# Para fazer
1. Segundo o texto sobre o irmão, para onde o mandaram fazer a guerra?
2. Indique todos os lugares mencionados no texto sobre o irmão.
3. Escreva a continuação do texto sobre o irmão, a começar logo depois da última frase.

É FÁCIL AMAR UM IRMÃO DESTES
Ele é dos mais sensatos; não é o mais, mas é muitíssimo sensato. Gostaria até de ter a personalidade dele, mas não nasceu comigo essa génese e portanto, por mais que me esforce, não o consigo imitar na sua tranquilidade; além disso, cheguei à conclusão de que não consigo imitar ninguém. Nasceu em África e conviveu de perto com o cheiro dos trópicos até à idade adulta, ao invés do que aconteceu comigo. Assentou praça em Mafra e mandaram-no ir fazer a guerra para Moçambique. Regressou são e salvo e por aqui ficou até aos dias de hoje. Já tem no cardápio da vida 69 primaveras. Foi um regalo ouvi-lo falar:
- É… já fiz o número mágico, 69.

# Linhas apresentadas
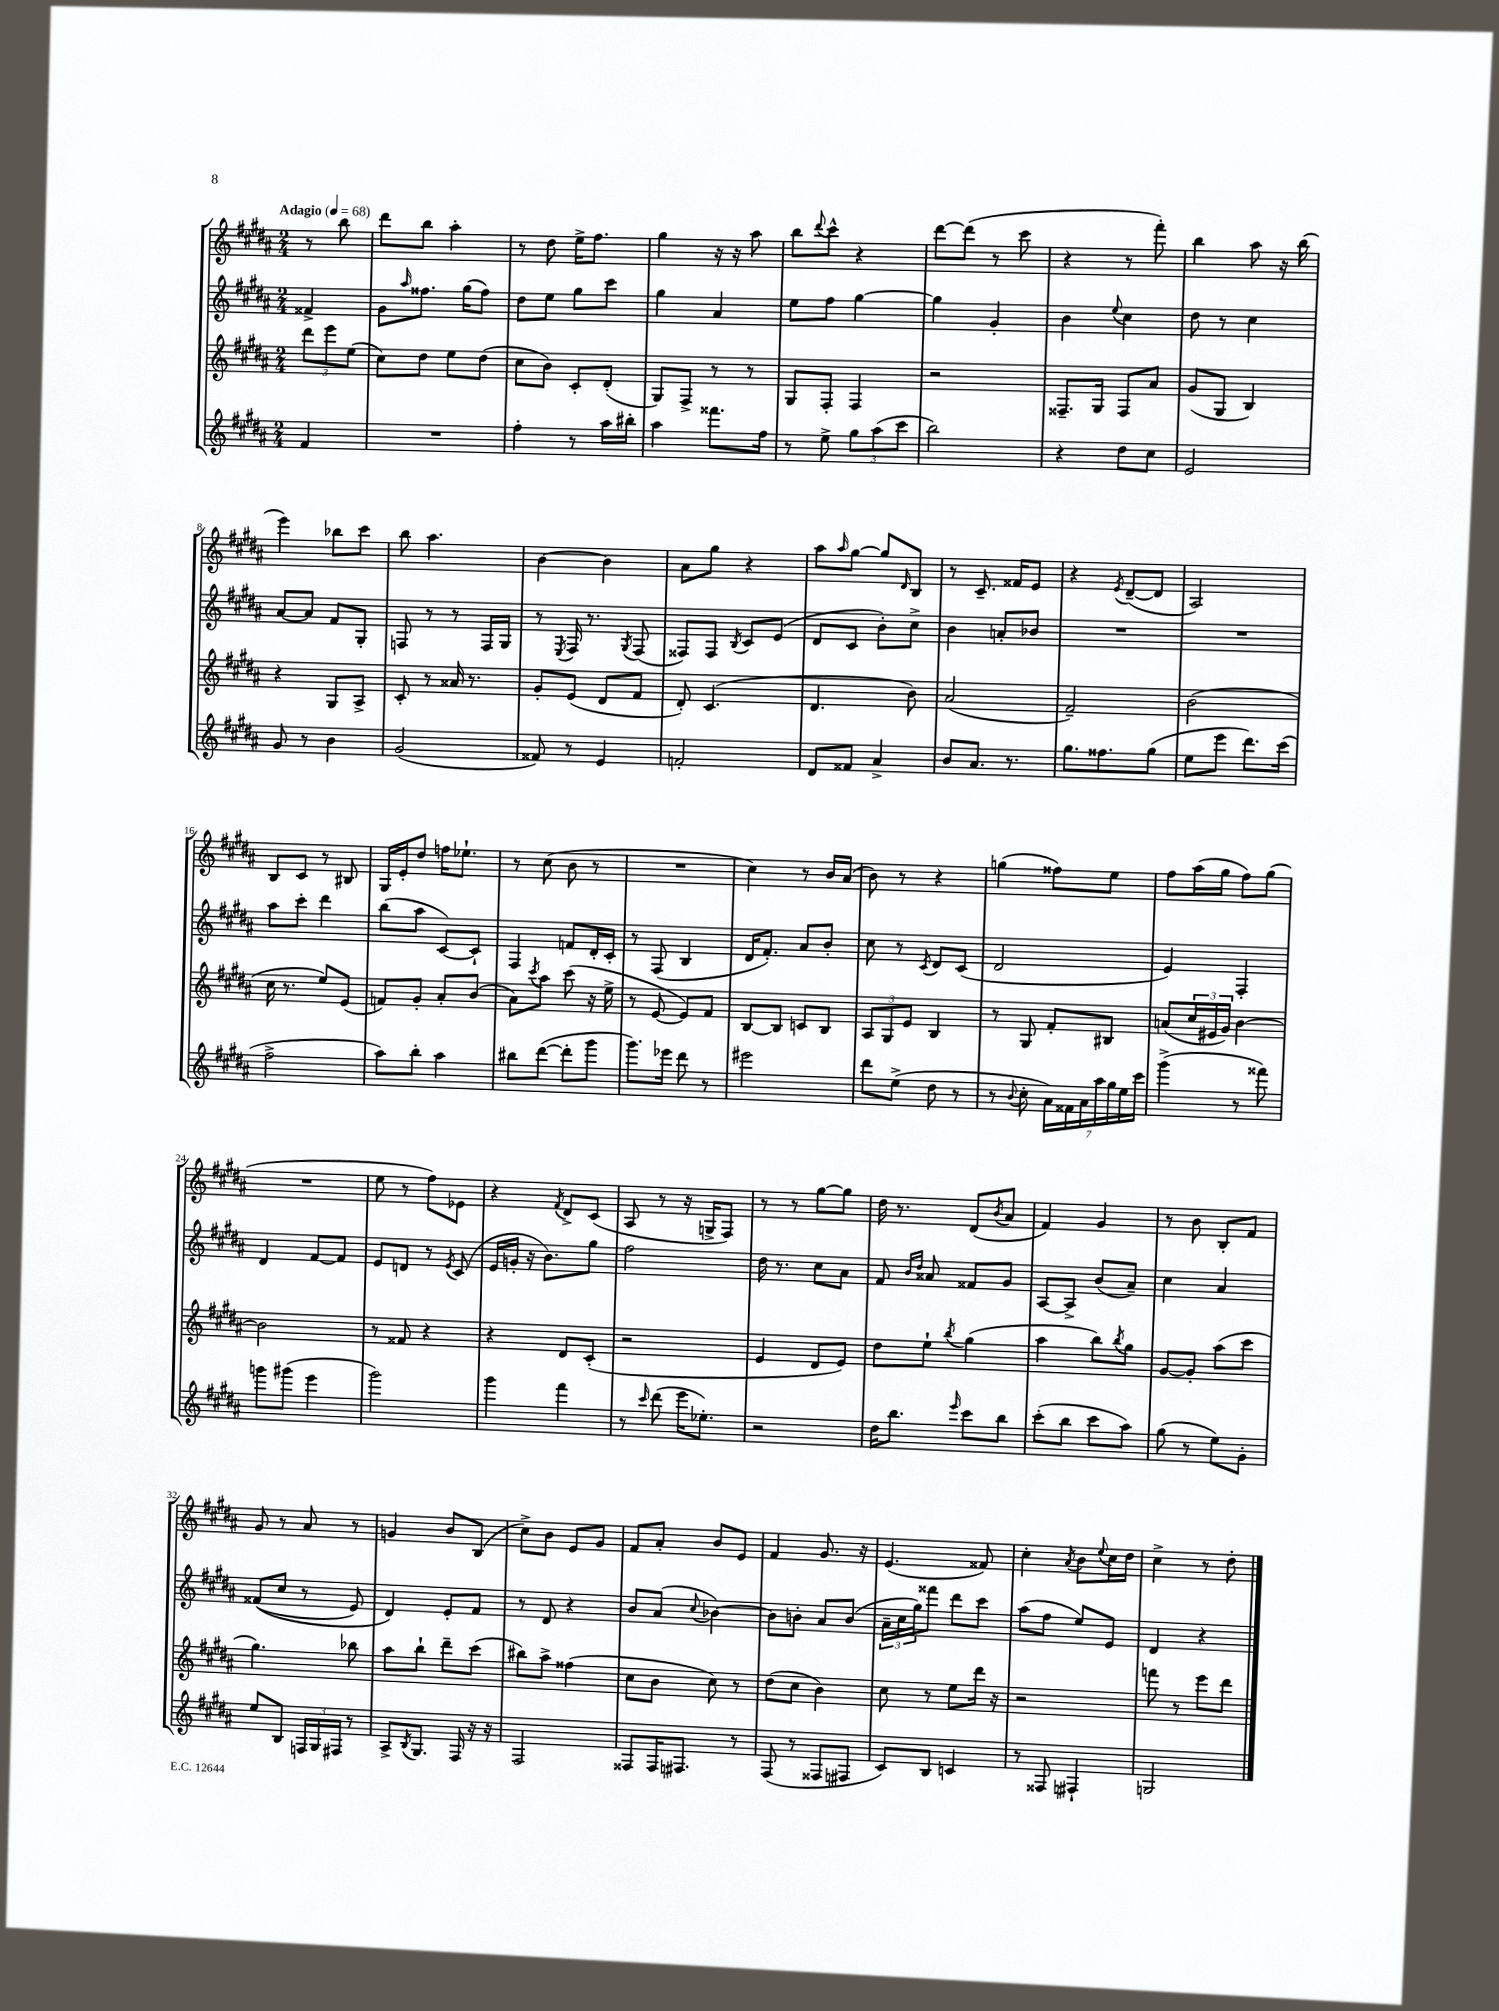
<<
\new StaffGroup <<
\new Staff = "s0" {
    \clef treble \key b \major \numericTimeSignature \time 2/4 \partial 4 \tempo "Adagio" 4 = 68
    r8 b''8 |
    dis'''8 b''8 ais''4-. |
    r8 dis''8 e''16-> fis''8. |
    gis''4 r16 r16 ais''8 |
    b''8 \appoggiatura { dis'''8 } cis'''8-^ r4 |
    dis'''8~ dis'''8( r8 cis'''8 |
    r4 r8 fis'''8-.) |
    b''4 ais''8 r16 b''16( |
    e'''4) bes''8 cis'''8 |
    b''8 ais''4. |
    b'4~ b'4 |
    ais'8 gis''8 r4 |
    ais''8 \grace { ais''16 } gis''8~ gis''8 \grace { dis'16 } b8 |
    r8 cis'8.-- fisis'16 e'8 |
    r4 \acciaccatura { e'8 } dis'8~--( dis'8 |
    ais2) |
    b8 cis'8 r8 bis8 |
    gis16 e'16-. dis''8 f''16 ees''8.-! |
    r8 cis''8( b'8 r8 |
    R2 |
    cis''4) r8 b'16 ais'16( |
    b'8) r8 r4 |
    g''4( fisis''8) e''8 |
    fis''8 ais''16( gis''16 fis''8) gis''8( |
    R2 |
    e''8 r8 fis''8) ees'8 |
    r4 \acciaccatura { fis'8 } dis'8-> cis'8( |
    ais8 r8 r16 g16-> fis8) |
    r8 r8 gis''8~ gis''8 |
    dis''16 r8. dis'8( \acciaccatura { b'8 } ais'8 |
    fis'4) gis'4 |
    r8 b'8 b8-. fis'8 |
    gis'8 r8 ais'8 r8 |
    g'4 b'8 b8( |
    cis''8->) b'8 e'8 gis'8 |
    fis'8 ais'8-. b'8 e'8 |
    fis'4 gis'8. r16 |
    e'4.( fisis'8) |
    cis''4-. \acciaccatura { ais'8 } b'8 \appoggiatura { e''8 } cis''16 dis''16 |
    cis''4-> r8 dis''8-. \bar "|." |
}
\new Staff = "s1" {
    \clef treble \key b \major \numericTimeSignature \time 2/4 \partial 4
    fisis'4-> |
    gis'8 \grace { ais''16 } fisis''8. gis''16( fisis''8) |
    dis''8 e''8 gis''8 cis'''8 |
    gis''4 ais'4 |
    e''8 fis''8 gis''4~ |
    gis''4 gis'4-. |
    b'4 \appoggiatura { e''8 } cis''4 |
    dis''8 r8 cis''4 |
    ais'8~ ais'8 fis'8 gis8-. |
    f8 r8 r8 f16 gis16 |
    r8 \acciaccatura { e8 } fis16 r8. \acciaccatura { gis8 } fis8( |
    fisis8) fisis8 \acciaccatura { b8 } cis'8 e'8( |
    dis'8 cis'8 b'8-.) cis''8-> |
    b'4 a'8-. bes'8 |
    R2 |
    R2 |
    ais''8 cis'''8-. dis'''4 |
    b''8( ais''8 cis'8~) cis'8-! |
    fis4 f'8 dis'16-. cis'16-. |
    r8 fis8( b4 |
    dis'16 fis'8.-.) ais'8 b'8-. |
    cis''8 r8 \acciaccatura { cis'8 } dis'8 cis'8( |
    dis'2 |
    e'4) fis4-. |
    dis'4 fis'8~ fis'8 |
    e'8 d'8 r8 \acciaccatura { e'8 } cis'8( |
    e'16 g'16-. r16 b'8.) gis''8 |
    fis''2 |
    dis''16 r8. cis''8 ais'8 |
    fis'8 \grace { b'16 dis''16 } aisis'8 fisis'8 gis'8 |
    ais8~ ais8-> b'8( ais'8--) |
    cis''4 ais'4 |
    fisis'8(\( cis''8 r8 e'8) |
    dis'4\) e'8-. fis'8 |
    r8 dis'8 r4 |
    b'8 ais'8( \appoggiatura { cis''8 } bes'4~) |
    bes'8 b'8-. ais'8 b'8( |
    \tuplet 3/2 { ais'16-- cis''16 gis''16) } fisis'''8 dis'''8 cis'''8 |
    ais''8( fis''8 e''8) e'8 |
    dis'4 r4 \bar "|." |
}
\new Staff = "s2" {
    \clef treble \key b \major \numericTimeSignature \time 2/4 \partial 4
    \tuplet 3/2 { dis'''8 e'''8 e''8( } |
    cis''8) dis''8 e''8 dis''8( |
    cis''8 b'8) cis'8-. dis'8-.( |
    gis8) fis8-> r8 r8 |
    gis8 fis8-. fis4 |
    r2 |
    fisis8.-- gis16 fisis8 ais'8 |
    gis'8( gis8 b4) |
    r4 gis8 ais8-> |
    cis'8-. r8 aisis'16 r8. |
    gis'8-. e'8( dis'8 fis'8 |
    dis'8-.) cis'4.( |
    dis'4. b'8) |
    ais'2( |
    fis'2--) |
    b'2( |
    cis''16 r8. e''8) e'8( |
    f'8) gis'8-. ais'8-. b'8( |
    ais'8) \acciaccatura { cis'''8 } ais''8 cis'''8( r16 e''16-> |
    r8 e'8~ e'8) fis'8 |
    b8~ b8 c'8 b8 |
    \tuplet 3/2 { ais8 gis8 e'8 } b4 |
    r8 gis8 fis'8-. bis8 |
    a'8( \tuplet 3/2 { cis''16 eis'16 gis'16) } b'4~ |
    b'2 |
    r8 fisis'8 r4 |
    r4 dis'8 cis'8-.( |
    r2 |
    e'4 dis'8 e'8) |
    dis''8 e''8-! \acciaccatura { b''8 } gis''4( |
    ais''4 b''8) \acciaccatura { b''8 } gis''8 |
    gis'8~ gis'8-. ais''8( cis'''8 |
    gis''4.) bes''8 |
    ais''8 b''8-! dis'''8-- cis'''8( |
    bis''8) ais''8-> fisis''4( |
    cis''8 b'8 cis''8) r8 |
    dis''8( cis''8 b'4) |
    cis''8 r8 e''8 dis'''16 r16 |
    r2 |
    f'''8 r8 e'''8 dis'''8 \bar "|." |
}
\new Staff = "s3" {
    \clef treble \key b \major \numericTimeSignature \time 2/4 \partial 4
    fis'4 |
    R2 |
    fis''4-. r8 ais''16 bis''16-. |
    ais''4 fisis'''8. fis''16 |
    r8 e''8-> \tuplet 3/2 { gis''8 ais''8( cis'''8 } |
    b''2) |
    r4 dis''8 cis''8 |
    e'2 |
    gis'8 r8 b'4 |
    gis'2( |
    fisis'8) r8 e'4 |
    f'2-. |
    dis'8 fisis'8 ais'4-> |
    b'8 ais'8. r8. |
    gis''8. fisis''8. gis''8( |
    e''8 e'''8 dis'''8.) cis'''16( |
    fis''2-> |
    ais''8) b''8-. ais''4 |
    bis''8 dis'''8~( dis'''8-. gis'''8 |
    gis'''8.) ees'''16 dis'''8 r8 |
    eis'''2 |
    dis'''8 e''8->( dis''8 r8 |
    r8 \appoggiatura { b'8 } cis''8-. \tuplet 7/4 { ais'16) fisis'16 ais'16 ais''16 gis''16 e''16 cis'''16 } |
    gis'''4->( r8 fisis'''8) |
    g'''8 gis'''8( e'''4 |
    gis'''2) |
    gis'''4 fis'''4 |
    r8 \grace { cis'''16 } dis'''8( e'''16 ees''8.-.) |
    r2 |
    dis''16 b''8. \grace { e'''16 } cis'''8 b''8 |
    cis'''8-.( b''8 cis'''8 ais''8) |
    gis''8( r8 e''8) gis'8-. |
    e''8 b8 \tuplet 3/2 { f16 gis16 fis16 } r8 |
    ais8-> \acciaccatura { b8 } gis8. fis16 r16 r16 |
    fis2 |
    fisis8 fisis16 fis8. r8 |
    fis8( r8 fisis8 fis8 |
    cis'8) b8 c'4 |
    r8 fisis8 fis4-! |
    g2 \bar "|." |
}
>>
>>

# Resultados do exercício
1. Para Moçambique.

2. África, Mafra e Moçambique.

3.
Juro que ele estaria a pensar em 69 anos e eu a pensar no 69, número mágico mesmo, aquele que todos os homens querem alcançar antes de morrer. Casou, adaptou-se completamente à cultura europeia, mas não se esqueceu das suas raízes - fala crioulo como um papagaio e não acha que as raízes dele sejam as que vão mais fundo beber da razão, ao contrário do que pensam alguns dos nossos patrícios de sangue que, por burrice ou por pequenez, negam a consanguinidade.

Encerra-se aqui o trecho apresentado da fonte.